You always know when something seems dream-like, but precisely what makes it that way? I was thinking about this as I watched and soon became a little obsessed with Carl Theodor Dreyer's 1932 film Vampyr. The movie is very dream-like, and not just because all the action takes place in one night. In a way, all movies are like dreams in that the viewer is borne along on an audio-visual narrative that he or she cannot control. But what makes Vampyr dream-like and, say, Scarface from the same year not dream-like, isn't just a sense of the fantastical, but subtler aspects such as discontinuity, disembodiment, and distortion.
The film's protagonist, Allan Gray, wanders into the small French town of Courtempierre, a real place where the film was shot entirely on location, and checks into an inn. As the introductory intertitle puts it, the shiftless Gray had become "a dreamer for whom the line between the real and the supernatural became blurred," thereby setting the tone for the whole film. A few shots later, when a mysterious older man in a smoking jacket drifts into Gray's room, it's unclear to Gray whether it's a dream or not — and Dreyer makes sure that we don't really know whether it is either.
It emerges that Courtempierre is besieged by a vampire and her minions who goad innocent people into suicide in order to enslave their now eternally damned souls. And so goes the rest of Vampyr, continually blurring dreams and reality, subjectivity and objectivity, life and death; under the circumstances, the name "Gray" begins to make a lot of sense.
(The original subtitle of the film was Der Traum des Allan Grey — how interesting, in light of a nightmarish film, to note the morphological and possibly etymological connections between the words "dream," "drama" and "trauma.")

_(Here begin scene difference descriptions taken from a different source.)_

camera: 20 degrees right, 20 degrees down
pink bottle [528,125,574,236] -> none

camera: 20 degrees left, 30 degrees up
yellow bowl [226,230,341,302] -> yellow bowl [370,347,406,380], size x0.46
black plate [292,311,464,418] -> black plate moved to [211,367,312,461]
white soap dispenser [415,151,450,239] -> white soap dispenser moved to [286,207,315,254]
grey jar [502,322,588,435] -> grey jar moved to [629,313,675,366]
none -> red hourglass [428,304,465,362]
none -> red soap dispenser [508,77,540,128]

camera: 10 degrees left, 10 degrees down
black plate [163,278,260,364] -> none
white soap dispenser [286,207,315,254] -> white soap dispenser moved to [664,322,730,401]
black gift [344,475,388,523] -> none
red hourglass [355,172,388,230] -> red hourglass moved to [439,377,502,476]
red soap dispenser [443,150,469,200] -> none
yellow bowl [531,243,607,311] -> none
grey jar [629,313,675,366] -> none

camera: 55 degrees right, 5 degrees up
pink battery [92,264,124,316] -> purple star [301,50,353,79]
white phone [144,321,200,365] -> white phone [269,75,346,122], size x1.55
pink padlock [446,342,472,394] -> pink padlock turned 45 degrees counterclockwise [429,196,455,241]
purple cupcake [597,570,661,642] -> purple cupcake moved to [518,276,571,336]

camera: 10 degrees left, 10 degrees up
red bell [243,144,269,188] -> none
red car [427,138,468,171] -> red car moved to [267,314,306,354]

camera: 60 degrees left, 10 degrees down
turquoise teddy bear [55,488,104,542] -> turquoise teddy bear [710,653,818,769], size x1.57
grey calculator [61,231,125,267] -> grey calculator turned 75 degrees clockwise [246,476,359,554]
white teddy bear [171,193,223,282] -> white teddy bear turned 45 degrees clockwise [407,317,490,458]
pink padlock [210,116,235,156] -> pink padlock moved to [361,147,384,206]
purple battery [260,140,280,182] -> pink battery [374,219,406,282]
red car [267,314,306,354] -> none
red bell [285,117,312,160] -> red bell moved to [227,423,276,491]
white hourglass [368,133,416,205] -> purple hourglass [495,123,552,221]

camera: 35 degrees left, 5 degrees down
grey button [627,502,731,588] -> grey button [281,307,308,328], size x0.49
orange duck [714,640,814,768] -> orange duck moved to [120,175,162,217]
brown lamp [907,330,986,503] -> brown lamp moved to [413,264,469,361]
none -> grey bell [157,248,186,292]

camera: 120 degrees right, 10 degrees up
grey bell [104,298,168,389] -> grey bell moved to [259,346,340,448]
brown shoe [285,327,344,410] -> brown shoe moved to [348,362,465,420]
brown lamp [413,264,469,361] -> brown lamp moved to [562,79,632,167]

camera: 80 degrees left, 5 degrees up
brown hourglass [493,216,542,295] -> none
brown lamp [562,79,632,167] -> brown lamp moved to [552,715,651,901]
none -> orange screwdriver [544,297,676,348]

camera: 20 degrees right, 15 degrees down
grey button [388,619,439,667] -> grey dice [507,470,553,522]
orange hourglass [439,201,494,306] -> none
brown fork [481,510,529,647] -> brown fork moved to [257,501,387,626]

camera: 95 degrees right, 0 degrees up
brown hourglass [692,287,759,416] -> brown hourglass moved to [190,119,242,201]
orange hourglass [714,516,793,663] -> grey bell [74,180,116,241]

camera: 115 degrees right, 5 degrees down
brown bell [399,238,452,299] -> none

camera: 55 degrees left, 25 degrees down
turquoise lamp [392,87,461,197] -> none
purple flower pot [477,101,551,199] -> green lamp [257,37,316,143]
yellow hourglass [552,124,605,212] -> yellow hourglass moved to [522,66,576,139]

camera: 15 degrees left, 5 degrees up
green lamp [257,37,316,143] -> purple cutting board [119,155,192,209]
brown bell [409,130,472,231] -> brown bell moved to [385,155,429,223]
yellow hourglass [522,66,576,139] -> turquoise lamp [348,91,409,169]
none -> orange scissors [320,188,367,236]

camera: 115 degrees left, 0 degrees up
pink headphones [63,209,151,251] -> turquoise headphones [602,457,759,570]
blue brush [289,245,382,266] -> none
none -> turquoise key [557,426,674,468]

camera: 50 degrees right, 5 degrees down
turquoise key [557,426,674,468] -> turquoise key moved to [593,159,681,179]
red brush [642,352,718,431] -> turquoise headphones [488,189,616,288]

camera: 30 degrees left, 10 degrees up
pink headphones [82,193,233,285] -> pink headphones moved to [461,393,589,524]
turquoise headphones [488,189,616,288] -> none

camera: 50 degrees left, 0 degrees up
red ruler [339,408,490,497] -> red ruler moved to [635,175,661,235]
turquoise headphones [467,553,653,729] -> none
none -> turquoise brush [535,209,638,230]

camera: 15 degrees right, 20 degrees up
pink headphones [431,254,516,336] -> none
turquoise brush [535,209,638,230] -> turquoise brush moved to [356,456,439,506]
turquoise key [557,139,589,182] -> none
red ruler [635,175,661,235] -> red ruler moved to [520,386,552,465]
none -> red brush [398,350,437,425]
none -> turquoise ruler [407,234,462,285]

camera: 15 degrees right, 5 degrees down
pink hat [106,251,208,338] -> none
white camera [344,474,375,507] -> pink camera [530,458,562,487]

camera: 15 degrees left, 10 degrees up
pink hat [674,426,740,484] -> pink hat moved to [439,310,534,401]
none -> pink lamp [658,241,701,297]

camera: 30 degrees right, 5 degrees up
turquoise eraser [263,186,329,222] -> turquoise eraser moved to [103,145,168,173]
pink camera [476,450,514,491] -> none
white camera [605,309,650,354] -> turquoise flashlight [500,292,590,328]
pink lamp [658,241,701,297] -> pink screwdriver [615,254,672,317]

Another allusion to classical myth apparently happened by accident: Gray finds his way to a creepy abandoned mill and happens upon a strange man on the stairs; he asks the man about the sounds of barking dogs and crying children. The question was a reference to a scene that was cut from the film, but interestingly, the growling of the three-headed dog Cerberus and the wailing of innocent children are the first two things that Aeneas hears when he enters the underworld with the Sibyl.
Vampyr embraces not only the look of dreams but their logic: Dreyer pointedly includes strange details but doesn't always follow up on them: a locket passed from a dying man's hand, a disfigured blind man babbling at the top of the stairs, shadows of a large dance party playing on a white wall. The transitions sometimes seem arbitrary, just as in a dream. Either that or the film eliminates transitions entirely, leaving details and linkages by the wayside — one moment, Gray is being greeted by the innkeeper and the next he's asleep in bed. The discontinuous time is matched by an equally discontinuous space: as Gray moves through various buildings, angles and physical space don't match up from shot to shot and it's difficult to get an accurate idea of the layout of any structure he's in. The mind strains to make sense of space and narrative, just as in a dream, and thus producing a very similar sensation to dreaming itself.
Although that old theory about how most dreams are in black-and-white has been disproven, it's hard to imagine Vampyr having the same oneiric power in color. Not that color was even an option in 1932, but in Dreyer's hands, monochrome is a palimpsest. If all the colors were filled in, the film would lose mystery and menace. It would lose the sensation of being once removed from reality, of being like a dream. Besides, it's fitting that a vampire movie should have all the blood drained out of it. Same with the sound — Vampyr was shot in three different languages and to make the production easier, there is extremely minimal dialogue. Just like in a dream.